* [Required action]:
Repeat only the stretch of lines below that runs from the line with "image1_resized = image1.resize((512, 512))" through the line with "concat_image.paste(image2_resized, (512, 0))", unaltered.

··· Data to process

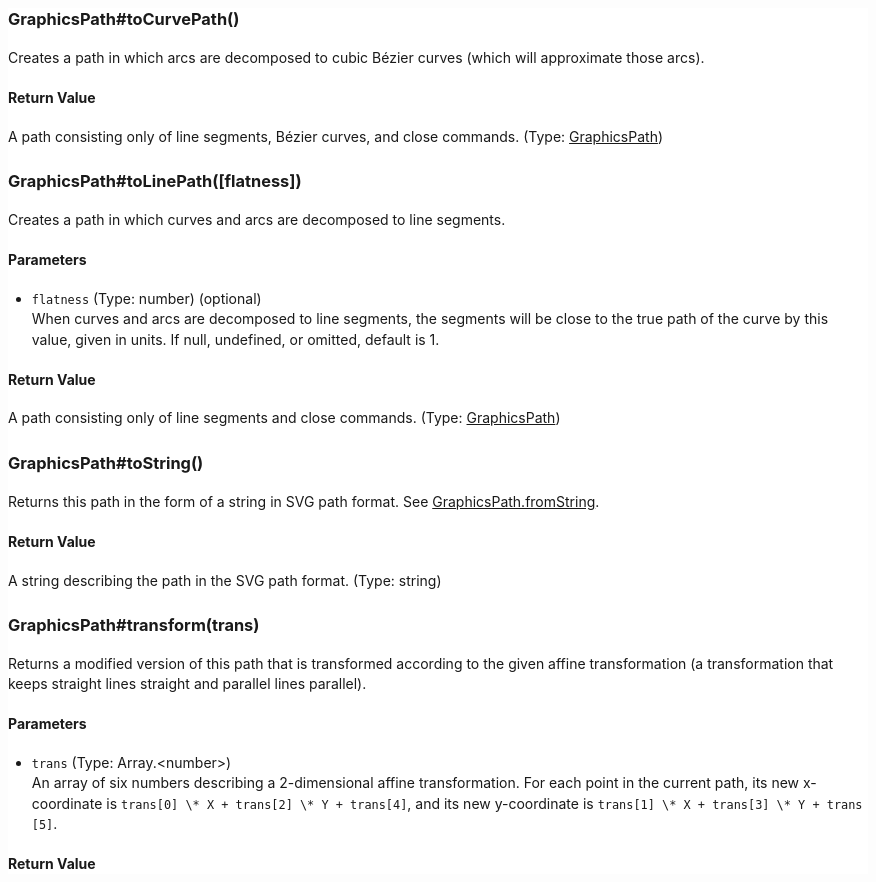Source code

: <a name='GraphicsPath_toCurvePath'></a>
### GraphicsPath#toCurvePath()

Creates a path in which arcs are decomposed
to cubic B&eacute;zier curves (which will approximate those arcs).

#### Return Value

A path consisting only of line
segments, B&eacute;zier curves, and close commands. (Type: <a href="GraphicsPath.md">GraphicsPath</a>)

<a name='GraphicsPath_toLinePath'></a>
### GraphicsPath#toLinePath([flatness])

Creates a path in which curves and arcs are decomposed
to line segments.

#### Parameters

* `flatness` (Type: number) (optional)<br>When curves and arcs are decomposed to line segments, the segments will be close to the true path of the curve by this value, given in units. If null, undefined, or omitted, default is 1.

#### Return Value

A path consisting only of line
segments and close commands. (Type: <a href="GraphicsPath.md">GraphicsPath</a>)

<a name='GraphicsPath_toString'></a>
### GraphicsPath#toString()

Returns this path in the form of a string in SVG path format.
See <a href="GraphicsPath.md#GraphicsPath.fromString">GraphicsPath.fromString</a>.

#### Return Value

A string describing the path in the SVG path
format. (Type: string)

<a name='GraphicsPath_transform'></a>
### GraphicsPath#transform(trans)

Returns a modified version of this path that is transformed
according to the given affine transformation (a transformation
that keeps straight lines straight and parallel lines parallel).

#### Parameters

* `trans` (Type: Array.&lt;number>)<br>An array of six numbers describing a 2-dimensional affine transformation. For each point in the current path, its new x-coordinate is `trans[0] \* X + trans[2] \* Y + trans[4]`, and its new y-coordinate is `trans[1] \* X + trans[3] \* Y + trans[5]`.

#### Return Value
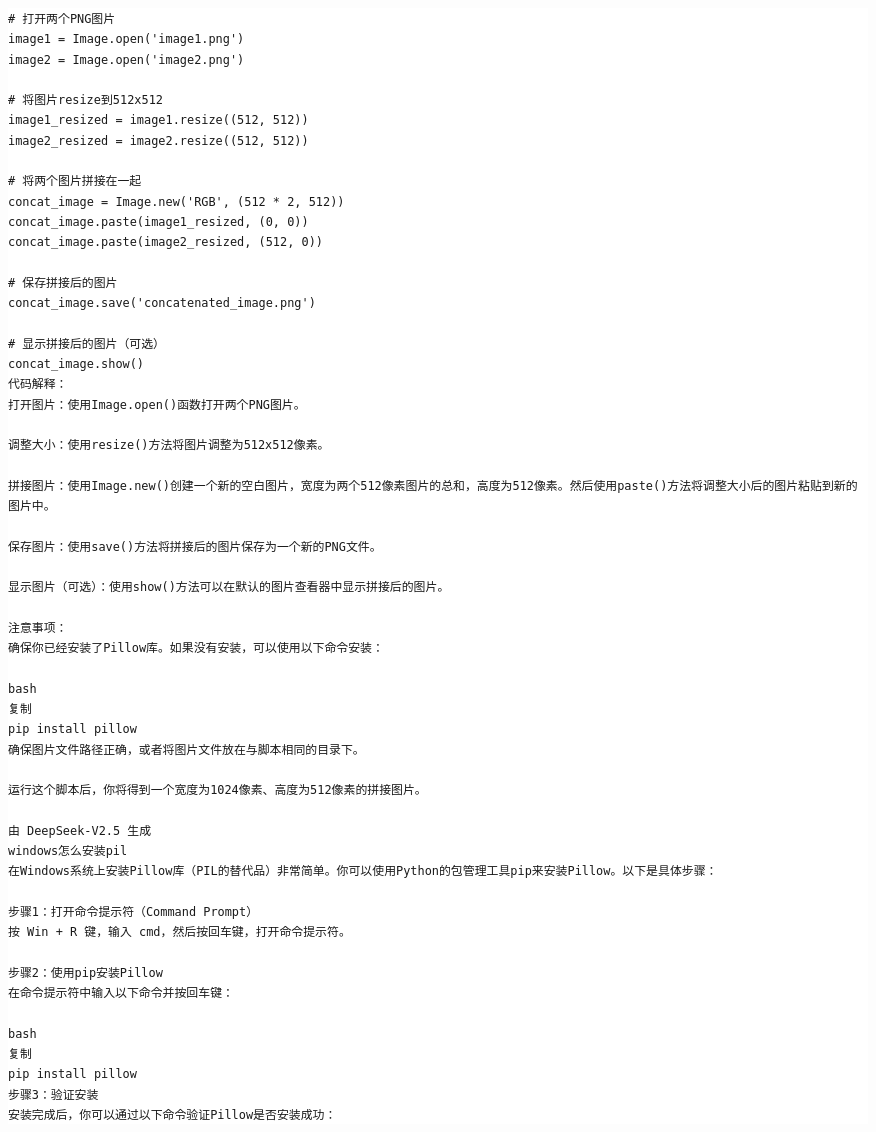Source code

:     # 打开两个PNG图片
    image1 = Image.open('image1.png')
    image2 = Image.open('image2.png')

    # 将图片resize到512x512
    image1_resized = image1.resize((512, 512))
    image2_resized = image2.resize((512, 512))

    # 将两个图片拼接在一起
    concat_image = Image.new('RGB', (512 * 2, 512))
    concat_image.paste(image1_resized, (0, 0))
    concat_image.paste(image2_resized, (512, 0))

    # 保存拼接后的图片
    concat_image.save('concatenated_image.png')

    # 显示拼接后的图片（可选）
    concat_image.show()
    代码解释：
    打开图片：使用Image.open()函数打开两个PNG图片。

    调整大小：使用resize()方法将图片调整为512x512像素。

    拼接图片：使用Image.new()创建一个新的空白图片，宽度为两个512像素图片的总和，高度为512像素。然后使用paste()方法将调整大小后的图片粘贴到新的图片中。

    保存图片：使用save()方法将拼接后的图片保存为一个新的PNG文件。

    显示图片（可选）：使用show()方法可以在默认的图片查看器中显示拼接后的图片。

    注意事项：
    确保你已经安装了Pillow库。如果没有安装，可以使用以下命令安装：

    bash
    复制
    pip install pillow
    确保图片文件路径正确，或者将图片文件放在与脚本相同的目录下。

    运行这个脚本后，你将得到一个宽度为1024像素、高度为512像素的拼接图片。

    由 DeepSeek-V2.5 生成
    windows怎么安装pil
    在Windows系统上安装Pillow库（PIL的替代品）非常简单。你可以使用Python的包管理工具pip来安装Pillow。以下是具体步骤：

    步骤1：打开命令提示符（Command Prompt）
    按 Win + R 键，输入 cmd，然后按回车键，打开命令提示符。

    步骤2：使用pip安装Pillow
    在命令提示符中输入以下命令并按回车键：

    bash
    复制
    pip install pillow
    步骤3：验证安装
    安装完成后，你可以通过以下命令验证Pillow是否安装成功：
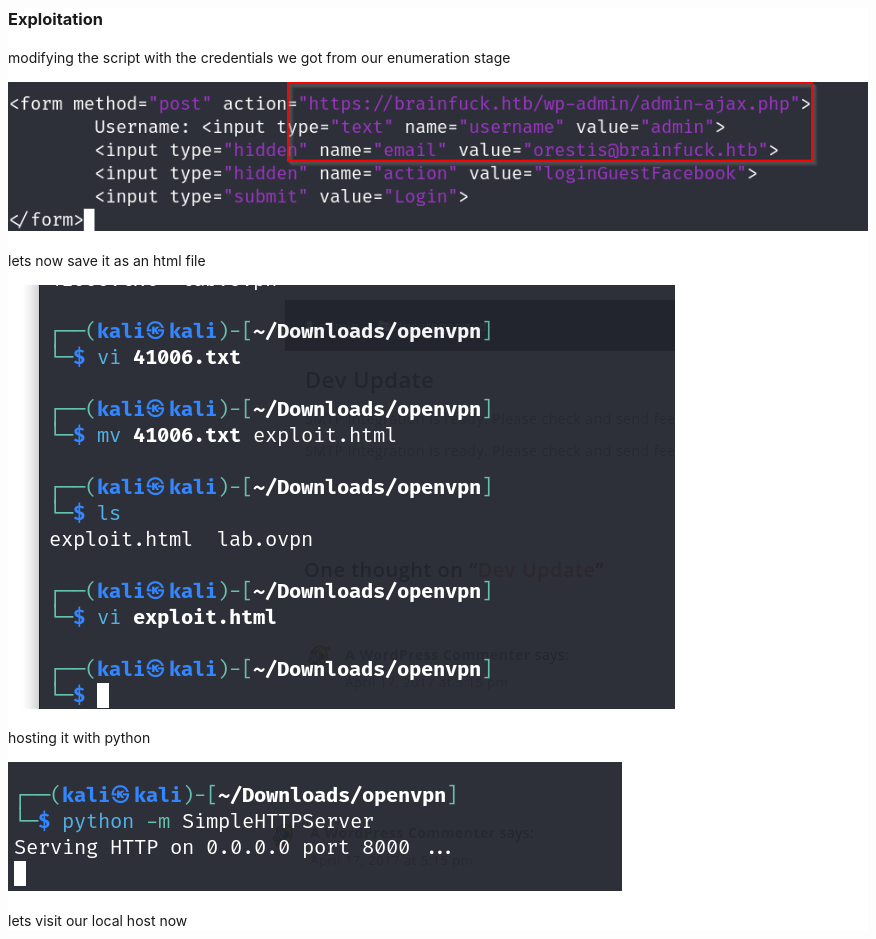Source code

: ### Exploitation

modifying the script with the credentials we got from our enumeration stage

![Image](/assets/img/Brainfuck/Untitled_16.png)

lets now save it as an html file

![Image](/assets/img/Brainfuck/Untitled_17.png)

hosting it with python

![Image](/assets/img/Brainfuck/Untitled_18.png)

lets visit our local host now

······

* [Task solution]:
    image1_resized = image1.resize((512, 512))
    image2_resized = image2.resize((512, 512))

    # 将两个图片拼接在一起
    concat_image = Image.new('RGB', (512 * 2, 512))
    concat_image.paste(image1_resized, (0, 0))
    concat_image.paste(image2_resized, (512, 0))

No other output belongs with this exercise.